* _Goal of the exercise_
Set the whole listing down again, word for word, with no pictures.

* _Information provided_
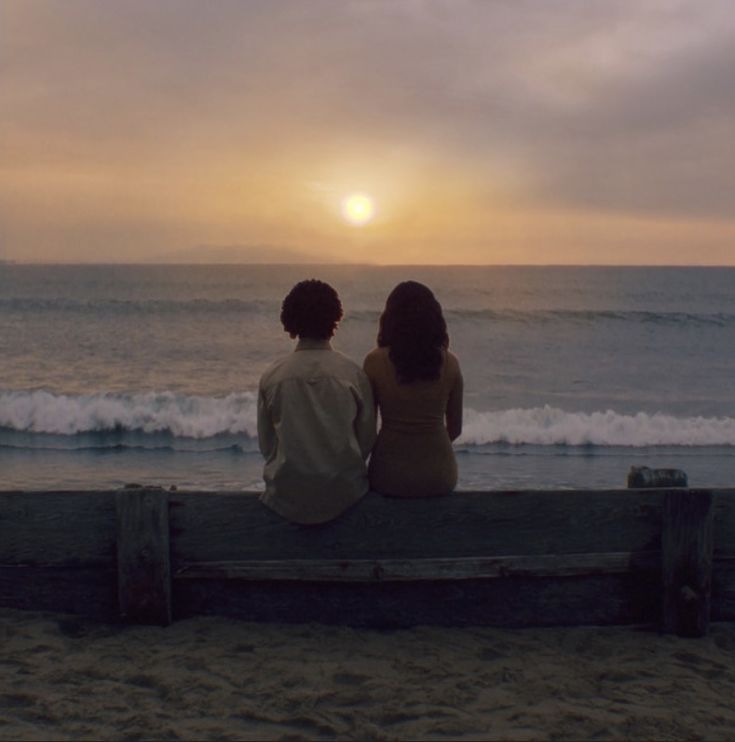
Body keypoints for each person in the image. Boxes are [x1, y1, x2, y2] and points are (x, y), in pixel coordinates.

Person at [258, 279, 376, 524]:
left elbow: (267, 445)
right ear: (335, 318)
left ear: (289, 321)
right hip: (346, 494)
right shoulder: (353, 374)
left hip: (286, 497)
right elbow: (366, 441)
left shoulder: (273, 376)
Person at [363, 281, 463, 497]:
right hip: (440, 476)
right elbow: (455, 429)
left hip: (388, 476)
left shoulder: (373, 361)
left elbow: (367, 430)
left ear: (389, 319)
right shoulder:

* _Written response_
Body keypoints for each person in the image. Boxes are [x1, y1, x2, y2] and points are (x, y), in pixel coordinates.

Person at [258, 279, 376, 524]:
left elbow: (267, 445)
right ear: (335, 318)
left ear: (289, 321)
right hip: (346, 494)
right shoulder: (353, 374)
left hip: (286, 497)
right elbow: (366, 441)
left shoulder: (273, 376)
Person at [363, 281, 463, 497]:
right hip: (440, 476)
right elbow: (455, 429)
left hip: (388, 476)
left shoulder: (373, 361)
left elbow: (367, 430)
left ear: (389, 319)
right shoulder:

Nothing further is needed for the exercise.